TASK DATA START
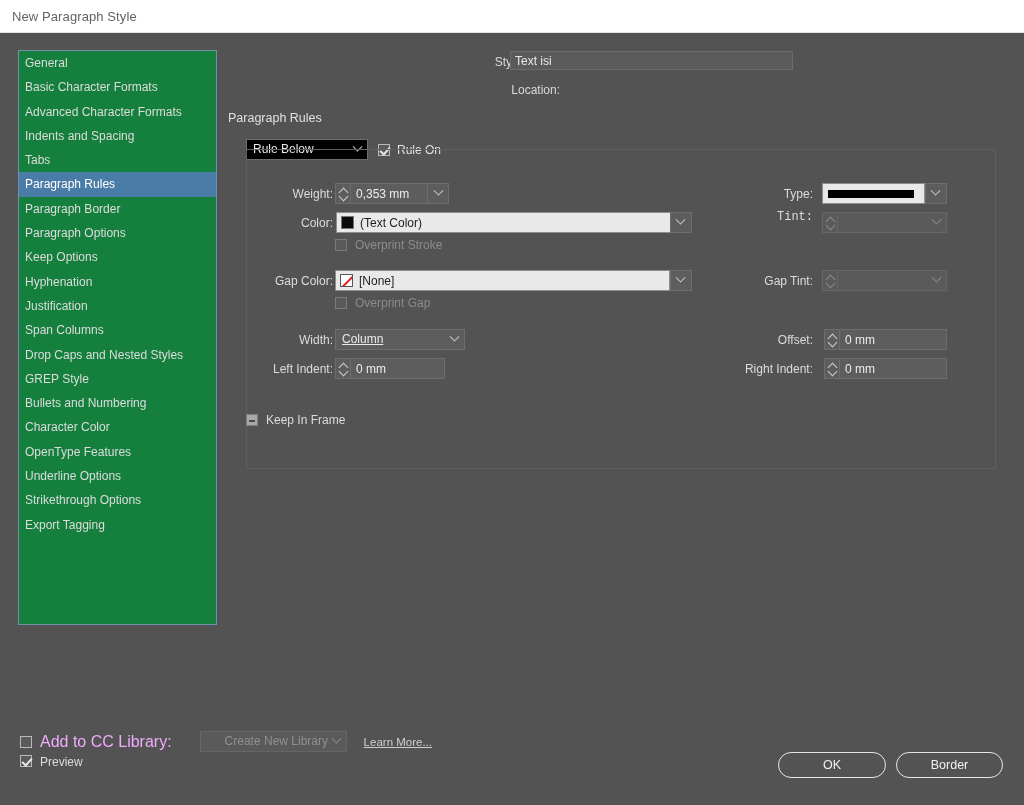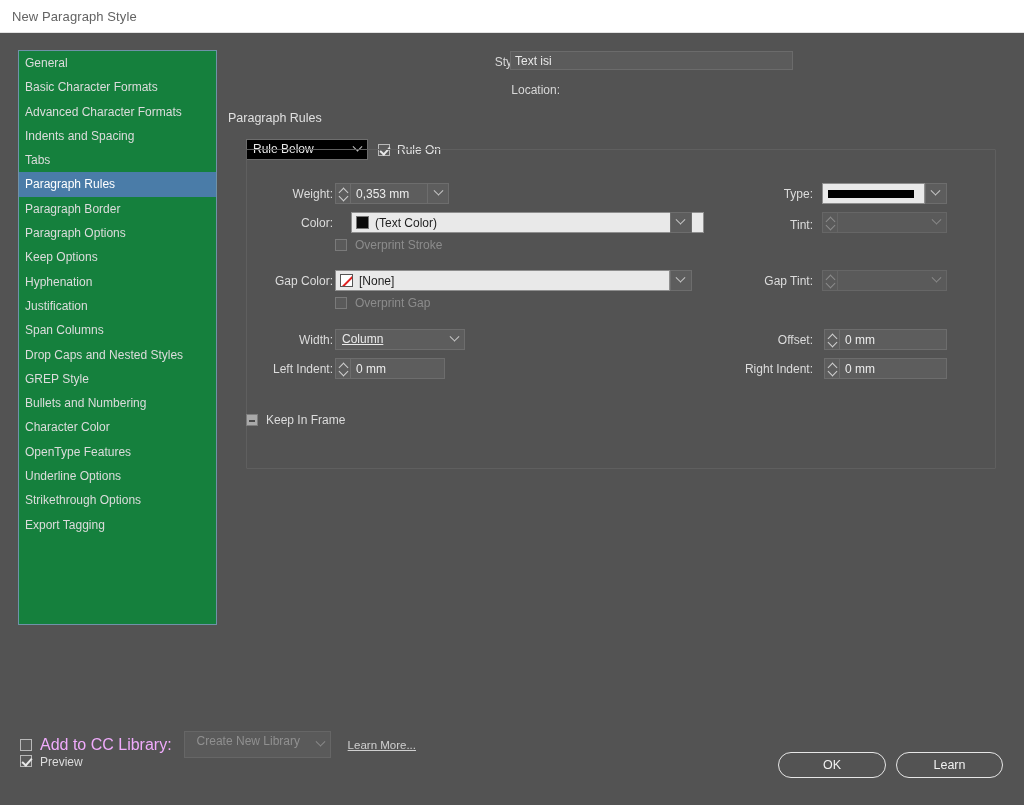--- a/index.html
+++ b/index.html
@@ -300,28 +300,28 @@
   #keep-in-frame-label { font-size: 12px; color: #dcdcdc; }
 
   
   #cc-wrap {
     position: absolute; left: 20px; top: 698px;
     display: flex; align-items: center; gap: 8px;
   }
   #cc-label { font-size: 16px; color: #f0abfc; }
   #cc-library-select {
     position: relative;
-    width: 147px; height: 27px;
+    width: 147px; height: 21px;
     background: #5a5a5a;
     border: 1px solid #666;
     color: #909090;
     font-size: 12px;
-    padding-left: 12px;
+    padding-left: 24px;
     line-height: 19px;
-    margin-left: 4px;
+    margin-left: 20px;
     cursor: default;
   }
   #learn-more {
     font-size: 11.5px;
     color: #cfcfcf;
     text-decoration: underline;
     margin-left: 9px;
     cursor: pointer;
   }
   #preview-wrap {
@@ -401,21 +401,21 @@
     <div class="groupbox"></div>
 
     <div class="fld-label" style="left:20px; top:154px; width:85px;">Weight:</div>
     <div class="stepper" style="left:107px; top:150px;"></div>
     <input class="numfield" style="left: 122px; top: 150px; width: 78px;" type="text" value="0,353 mm">
     <div class="unitbtn" style="left:200px; top:150px;">
       <span class="caret" style="right:6px;"></span>
     </div>
 
     <div class="fld-label" style="left:20px; top:183px; width:85px;">Color:</div>
-    <div class="colorfield" style="left:123px; top:179px; width:353px;">
+    <div class="colorfield" style="left:108px; top:179px; width:353px;">
       <span class="swatch-black"></span>
       <span class="ctext">(Text Color)</span>
     </div>
     <div class="cf-arrow" style="left:442px; top:179px;">
       <span class="caret" style="right:7px;"></span>
     </div>
 
     <div style="position:absolute; left:107px; top:205px; display:flex; align-items:center; gap:8px;">
       <span class="chk disabled"></span>
       <span class="fld-label disabled" style="position:static;">Overprint Stroke</span>
@@ -446,21 +446,21 @@
     <input class="numfield" style="left: 122px; top: 325px; width: 95px;" type="text" value="0 mm">
 
     <div class="fld-label" style="left:500px; top:154px; width:85px;">Type:</div>
     <div id="type-field" style="left:594px; top:150px; width:103px;">
       <span id="type-line"></span>
     </div>
     <div class="cf-arrow" style="left:697px; top:150px;">
       <span class="caret" style="right:7px;"></span>
     </div>
 
-    <div class="fld-label" style="left:500px; top:185px; width:85px;">Tint:</div>
+    <div class="fld-label" style="left:500px; top:177px; width:85px;font-family:Liberation Mono, monospace;">Tint:</div>
     <div class="stepper dim" style="left:594px; top:179px; background:#5a5a5a; border-color:#666;"></div>
     <div class="tintcombo" style="left:609px; top:179px; width:110px;">
       <span style="padding-left:5px; line-height:19px; color:#8f8f8f; font-size:12px;"></span>
       <span class="caret dim"></span>
     </div>
 
     <div class="fld-label" style="left:490px; top:241px; width:95px;">Gap Tint:</div>
     <div class="stepper dim" style="left:594px; top:237px; background:#5a5a5a; border-color:#666;"></div>
     <div class="tintcombo" style="left:609px; top:237px; width:110px;">
       <span style="padding-left:5px; line-height:19px; color:#8f8f8f; font-size:12px;"></span>
@@ -491,15 +491,15 @@
     </span>
     <span id="learn-more">Learn More...</span>
   </div>
 
   <div id="preview-wrap">
     <span class="chk checked"></span>
     <span id="preview-label">Preview</span>
   </div>
 
   <div class="pillbtn" id="ok-button">OK</div>
-  <div class="pillbtn" id="cancel-button">Learn</div>
+  <div class="pillbtn" id="cancel-button">Border</div>
 
 </div>
 
 </body></html>

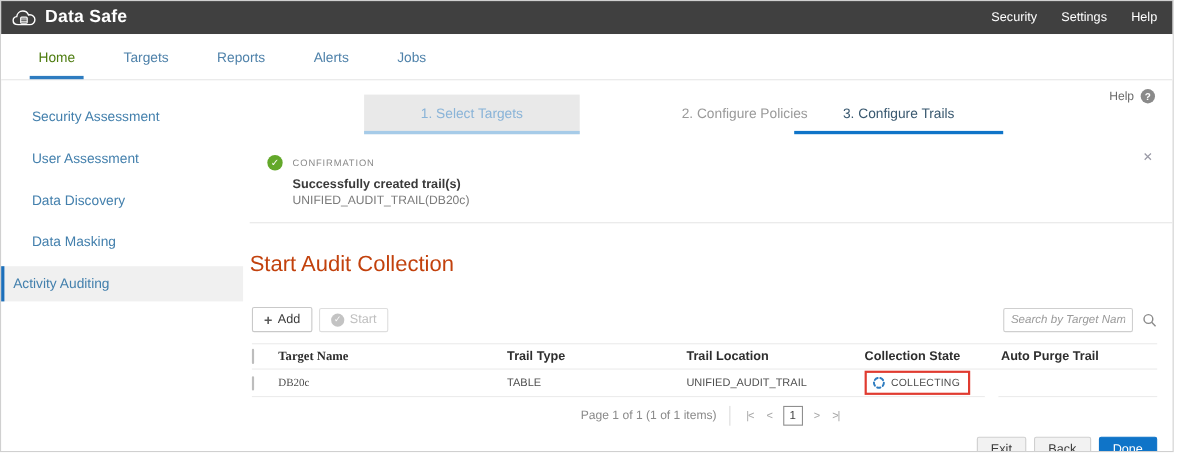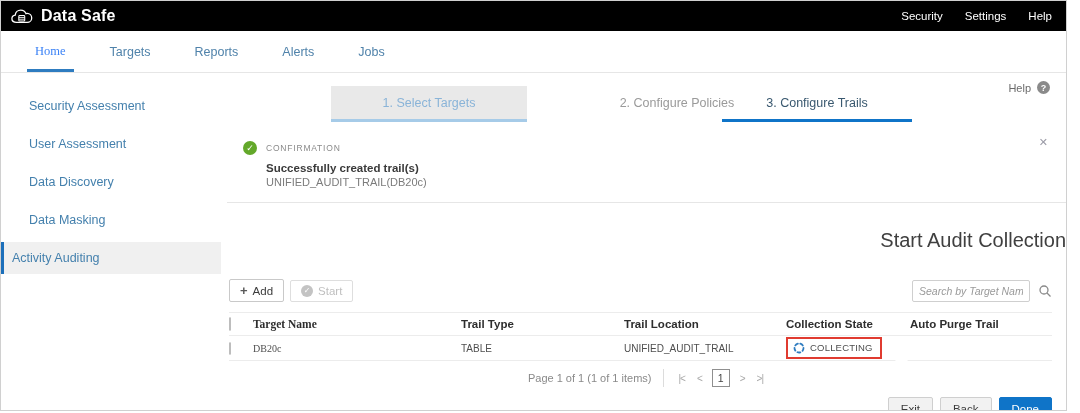--- a/index.html
+++ b/index.html
@@ -3,34 +3,34 @@
 <meta charset="utf-8">
 <style>
   * { margin:0; padding:0; box-sizing:border-box; }
   html,body { background:#ffffff; font-family:"Liberation Sans", sans-serif; }
   body { width:1080px; height:413px; overflow:hidden; }
 
   .app-window { position:absolute; left:0; top:0; width:1067px; height:411px;
     border:1px solid #d0d0d0; background:#fff; overflow:hidden; }
 
   
-  .topbar { height:30px; background:#000000; display:flex; align-items:center;
+  .topbar { height:30px; background:#404040; display:flex; align-items:center;
     justify-content:space-between; padding:0 14px 0 10px; }
   .brand { display:flex; align-items:center; gap:8px; color:#fff; }
   .brand-title { font-size:16px; font-weight:700; letter-spacing:0.2px; }
   .cloud-icon { width:22px; height:16px; display:block; }
   .topbar-links { display:flex; gap:22px; }
   .topbar-link { color:#ffffff; font-size:11.5px; cursor:pointer; }
 
   
   .tabbar { height:42px; border-bottom:1px solid #e6e6e6; display:flex;
     align-items:stretch; padding-left:30px; gap:36px; background:#fff; }
   .tab { display:flex; align-items:center; font-size:12.5px; color:#4f82aa;
     cursor:pointer; position:relative; padding:0 4px; }
-  .tab.active { color:#3b82f6;font-family:Liberation Serif, serif; }
+  .tab.active { color:#4d7c0f; }
   .tab.active::after { content:""; position:absolute; left:-4px; right:-4px;
     bottom:0; height:3px; background:#2e7cc0; }
 
   
   .page-body { display:flex; height:339px; }
   .sidebar { width:220px; flex:0 0 220px; padding-top:14px; }
   .side-item { height:38px; display:flex; align-items:center; padding-left:25px;
     font-size:12.5px; color:#4480ad; cursor:pointer; border-left:3px solid transparent; }
   .side-item.active { background:#f0f0f0; border-left:3px solid #1c6fba; height:32px;
     margin-top:3px;padding-left:8px; }
@@ -59,21 +59,21 @@
   .conf-flex { display:flex; gap:9px; }
   .check-circle { width:14px; height:14px; border-radius:50%; background:#63a82a; color:#fff;
     font-size:9px; display:flex; align-items:center; justify-content:center; margin-top:1px; }
   .conf-kind { font-size:8.5px; color:#8a8a8a; letter-spacing:0.8px; margin-top:3px; }
   .conf-title { font-size:11.5px; font-weight:700; color:#3a3a3a; margin-top:9px; }
   .conf-detail { font-size:11px; color:#7b7b7b; margin-top:2px; }
   .conf-close { position:absolute; top:6px; right:18px; background:none; border:none;
     color:#9a9aa6; font-size:11px; cursor:pointer; }
 
   
-  .page-title { text-align:right; font-size:20px; font-weight:400; color:#404040;
+  .page-title { text-align:left; font-size:20px; font-weight:400; color:#c2410c;
     margin-top:26px; }
 
   
   .toolbar { display:flex; align-items:center; margin-top:27px; padding:0 14px 0 2px; }
   .btn { font-family:inherit; display:inline-flex; align-items:center; gap:5px;
     font-size:11.5px; border:1px solid #c9c9c9; background:#fff; color:#3c3c3c;
     border-radius:2px; padding:4px 10px; cursor:pointer; }
   .btn + .btn { margin-left:6px; }
   .plus-icon { font-size:13px; font-weight:700; color:#5a5a5a; line-height:1; }
   .btn.disabled { color:#bfbfbf; border-color:#dedede; cursor:default; }
@@ -92,21 +92,21 @@
     font-size:11.5px; font-weight:700; color:#2e2e2e; }
   .t-data { height:25px; border-bottom:1px solid #ececec; font-size:10px; color:#4e4e4e; }
   .col-check { width:24px; }
   .col-target { width:208px;font-family:Liberation Serif, serif; }
   .col-type { width:163px; }
   .col-loc { width:162px; }
   .col-state { width:124px; }
   .col-purge { flex:1; }
   .checkbox { width:12px; height:12px; border:1px solid #bdbdbd; border-radius:2px;
     background:#fff; cursor:pointer; }
-  .state-chip { display:inline-flex; gap:5px; border:2px solid #e03b30;
+  .state-chip { display:inline-flex; align-items:center; gap:5px; border:2px solid #e03b30;
     padding:3px 7px 3px 5px; }
   .spinner-icon { width:12px; height:12px; }
   .state-text { font-size:9.5px; color:#4e4e4e; letter-spacing:0.2px; }
   .toggle { width:31px; height:17px; border-radius:9px; background:#0f74c8; position:relative;
     cursor:pointer; }
   .toggle .knob { position:absolute; right:1px; top:1px; width:15px; height:15px;
     border-radius:50%; background:#fff; }
 
   
   .pagination { display:flex; align-items:center; justify-content:center; gap:8px;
TASK DATA END
▶ **WORK INSTRUCTION**
In the records above, count the lines holding the word "topbar"; give only that number.

▶ **SOLUTION BELOW**
4